Change-Id: I568273d0ef1d5ee391a42981e66cc9895b9d71b6
---
 defaults/main.yml                                          | 4 ++--
 releasenotes/notes/haproxy_allowlist-95aa9b911baeacd9.yaml | 6 ++++++
 templates/service.j2                                       | 6 +++---
 3 files changed, 11 insertions(+), 5 deletions(-)
 create mode 100644 releasenotes/notes/haproxy_allowlist-95aa9b911baeacd9.yaml

diff --git a/defaults/main.yml b/defaults/main.yml
index 810900c..03b4b5d 100644
--- a/defaults/main.yml
+++ b/defaults/main.yml
@@ -57,7 +57,7 @@ haproxy_service_configs: []

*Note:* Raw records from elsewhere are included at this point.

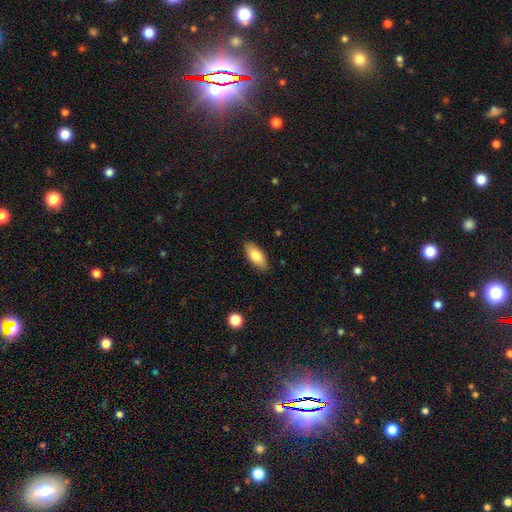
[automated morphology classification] Smooth or featured?
  - smooth: 84% *
  - featured or disk: 10%
  - star or artifact: 6%
How rounded?
  - in between: 87% *
  - cigar-shaped: 11%
  - round: 2%
Merging?
  - none: 87% *
  - minor disturbance: 10%
  - major disturbance: 2%
  - merger: 1%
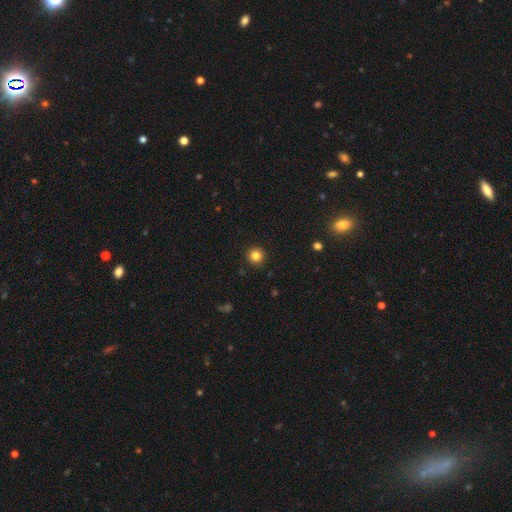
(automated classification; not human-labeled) Smooth or featured: smooth — 83% (star or artifact — 12%)
How rounded: round — 95% (in between — 4%)
Merging: none — 93% (minor disturbance — 5%)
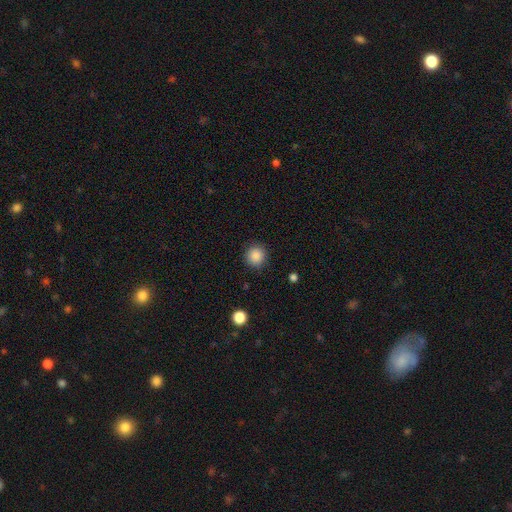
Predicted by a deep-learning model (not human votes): smooth-or-featured: smooth: 87% | star or artifact: 10% | featured or disk: 3%
  how-rounded: round: 92% | in between: 7% | cigar-shaped: 1%
  merging: none: 89% | minor disturbance: 7% | major disturbance: 2% | merger: 1%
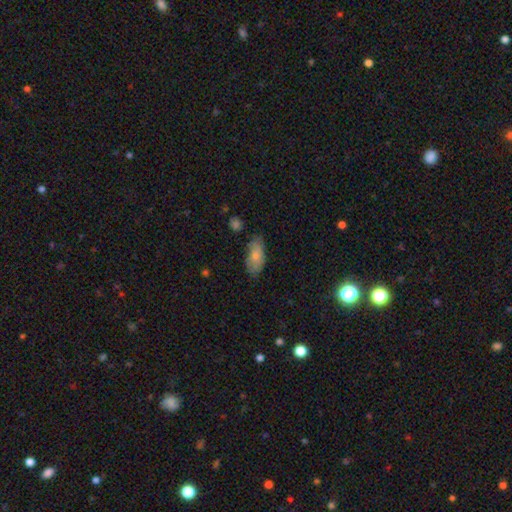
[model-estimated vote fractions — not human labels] This is likely a smooth galaxy (77%). How rounded: clearly in between (91%). Merging: likely none (66%).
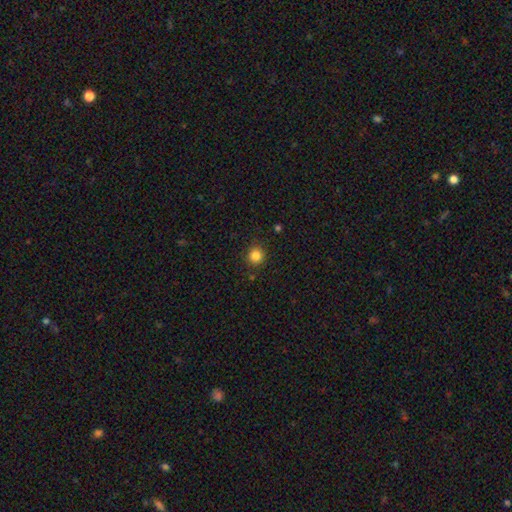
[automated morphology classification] This appears to be a smooth galaxy with no disk features (84%) that is round (92%). Merging: none (90%).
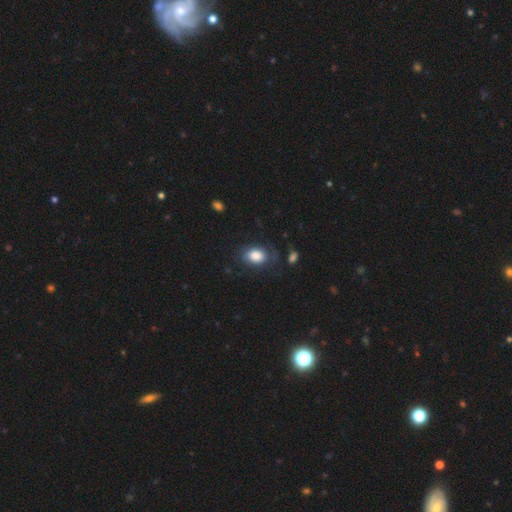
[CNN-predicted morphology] Smooth or featured? Predicted: smooth (p=0.75). How rounded? Predicted: in between (p=0.79). Merging? Predicted: none (p=0.63).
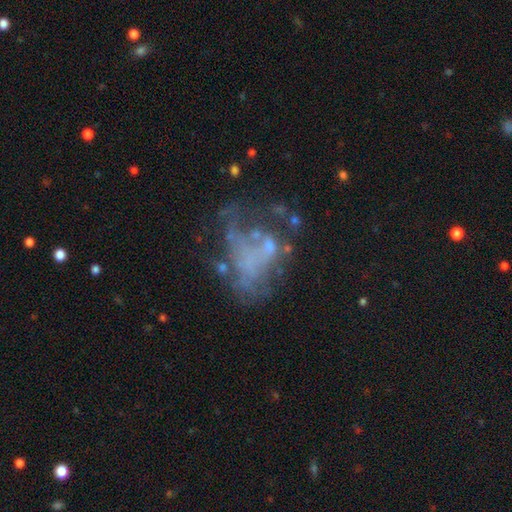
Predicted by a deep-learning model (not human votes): featured or disk 60%, smooth 20%, star or artifact 20%. Down the decision tree: edge-on disk — no (98%); bar — no (91%); spiral arms — no (87%); bulge size — none (79%); merging — major disturbance (39%).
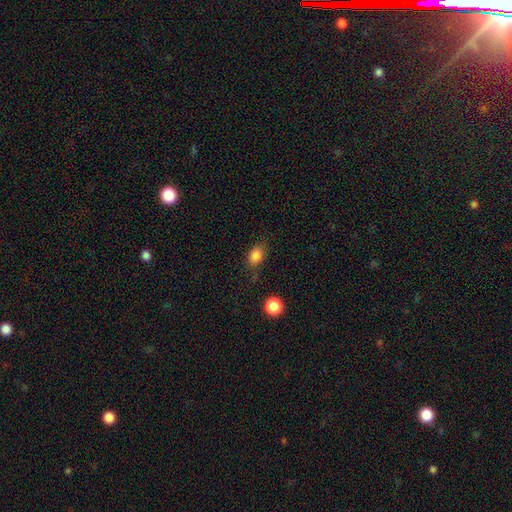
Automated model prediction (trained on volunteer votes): The model was most divided on "how rounded": in between: 72%, round: 26%, cigar-shaped: 2%. More confident: smooth or featured — smooth (84%); merging — none (72%).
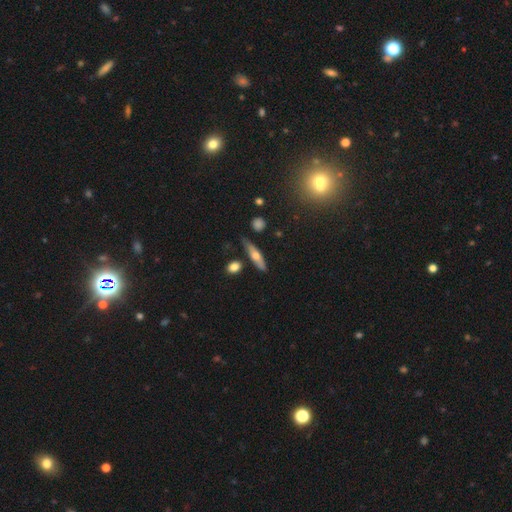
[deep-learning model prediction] Smooth or featured?
  - smooth: 48% *
  - featured or disk: 45%
  - star or artifact: 7%
Merging?
  - none: 74% *
  - minor disturbance: 17%
  - merger: 5%
  - major disturbance: 4%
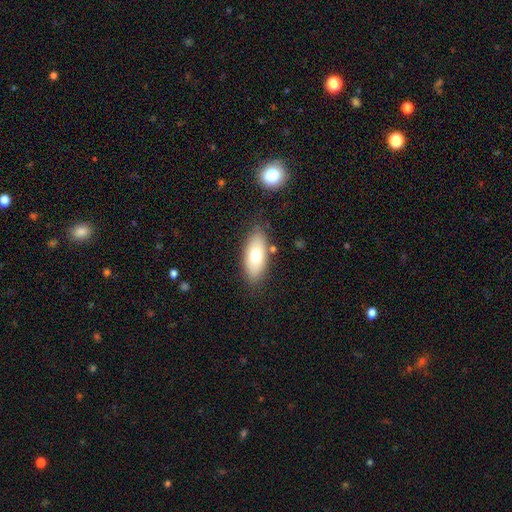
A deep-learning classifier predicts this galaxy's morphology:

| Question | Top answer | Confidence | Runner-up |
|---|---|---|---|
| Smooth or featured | smooth | 70% | featured or disk (22%) |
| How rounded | in between | 85% | cigar-shaped (12%) |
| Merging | none | 80% | minor disturbance (13%) |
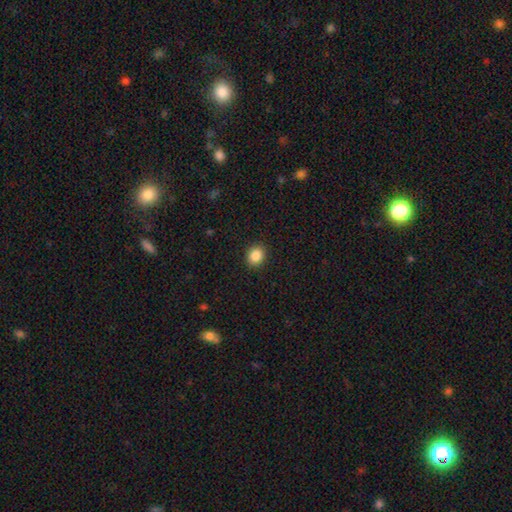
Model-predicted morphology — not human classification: smooth-or-featured: smooth: 86% | star or artifact: 10% | featured or disk: 4%
  how-rounded: round: 70% | in between: 29% | cigar-shaped: 1%
  merging: none: 91% | minor disturbance: 6% | major disturbance: 2% | merger: 1%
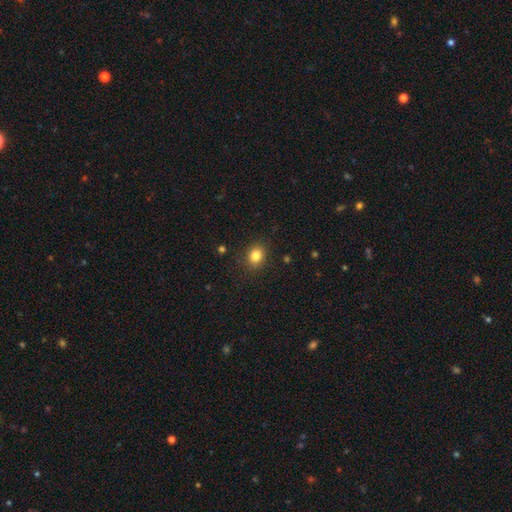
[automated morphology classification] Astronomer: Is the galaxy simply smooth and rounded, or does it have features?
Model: smooth — 83%.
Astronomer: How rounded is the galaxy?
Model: round — 57% (runner-up: in between, 42%).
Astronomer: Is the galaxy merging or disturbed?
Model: none — 88%.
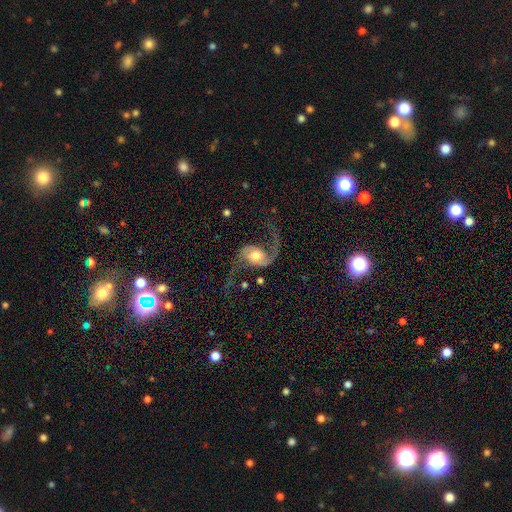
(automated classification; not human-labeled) Morphology: type=featured or disk (88%); edge-on=no (97%); bar=no (51%); spiral arms=yes (96%); winding=loose (82%); arm count=2 (92%); bulge=moderate (65%); merging=none (62%).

 #       haproxy_backend_server_options:
 #         - "inter 3000"                # a contrived example, there are many server config options possible
 #       haproxy_acls:
-#         white_list:
+#         allow_list:
 #           rule: "src 127.0.0.1/8 192.168.0.0/16 172.16.0.0/12 10.0.0.0/8"
 #           backend_name: "mybackend"
 #       haproxy_frontend_acls:
@@ -70,7 +70,7 @@ haproxy_service_configs: []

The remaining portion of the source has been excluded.